All through the meal, I kept the wine glasses topped up. The young Benter held us in stitches with her funny anecdotes about data and computer analysts. The girl was a revelation. Maliwaza was pleasant enough and one got the impression that she was a woman who did not play with her food and drink. She had several large helpings and cleared everything on her plate.

With dinner over we retired to the sitting room. The lady VIPs had been in the house for over 2 hours and It was time for the discussion that had brought us here. Benter looked at Maliwaza and took her cue. She explained how Babu had contacted her describing to us briefly what his instructions had been.

Benter was not laughing now as she gave us a rare insight into the life of a spook. We were all mature enough to appreciate that it was not all glamour and fast cars as portrayed on television. The work involved hours and hours of surveillance and eavesdropping work which often yielded little information of value. It was dirty work, rummaging in people’s soggy rubbish bins looking for that vital clue or scrap of evidence. They often worked undercover in extremely difficult conditions. It was during her trawls in the darkest corners of people’s private lives that Benter had come across something that looked like a lead in their search for ‘Jennifer’.

With Babu’s guidance Benter had began her enquiries in the city of Oxford, England.

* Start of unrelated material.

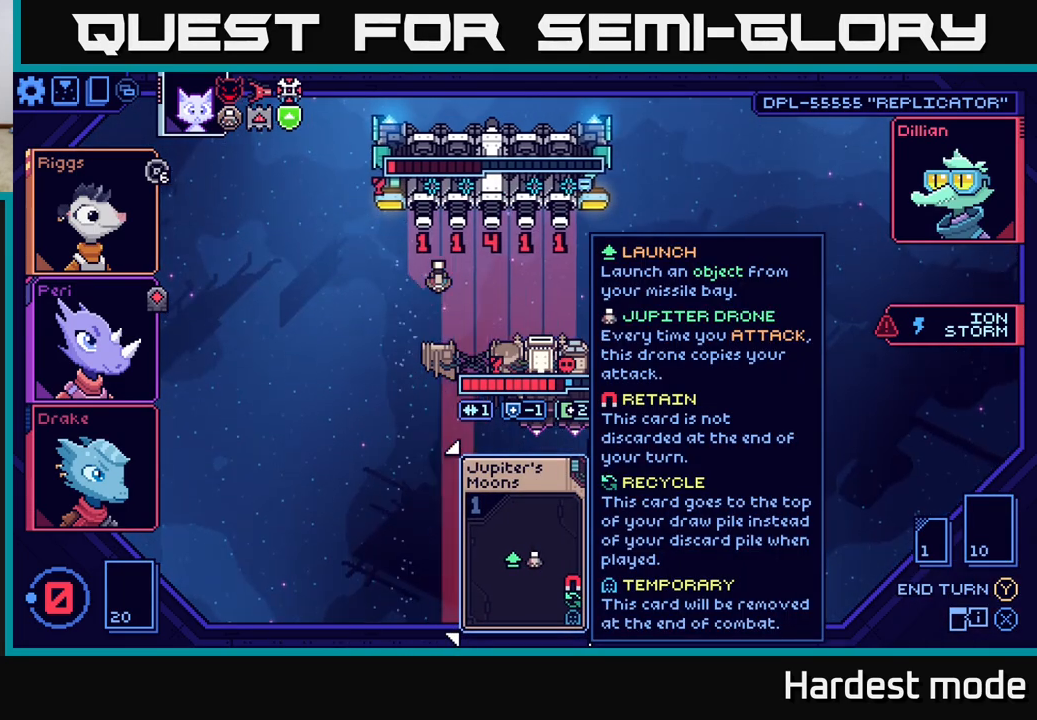
{"buttons": [], "left_stick": "center", "right_stick": "center", "events": []}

The trail there was weak after all these years but she learned that a young lady had been making enquiries similar to her own just some two years after the child had been abandoned. The police had been informed at the time and an officer was dispached to the hospital. It appears that the young lady had probably seen the police car and decided to leave. Benter learned that a report of this unusual activity had been passed on to the police in Brighton where Peter Malo and his child were now living.

Benter then travelled to Brighton where she learned that in the weeks following there had been several reports of a ‘lady behaving strangely’ close to where the Malo’s lived. No arrests had been made and the matter had died. On a hunch Benter had asked Babu to arrange a quick visit to the document archives, West Sussex Constabulary. It took her an hour to find what she was looking for. Around the time of the ‘woman behaving strangely’ reports a young Ugandan lady had walked into the Police Station and declared that she had been mugged and that she had lost all her possessions. Amongst these had been her wallet, her passport and some important college papers. She needed the police to issue an affidavit of sorts to enable her to obtain travel documents from the Uganda High Commission in London. She had no money. She needed to attach a photo onto her travel document application The kindly desk Sergeant took a series of photos using the mug shot camera. He gave one to the woman and one was attached to her incident file. ‘Jennifer’ now had a face!

Flushed with renewed excitement Benter boarded the Brighton to London train. Her destination: Uganda House in Trafalgar Square London.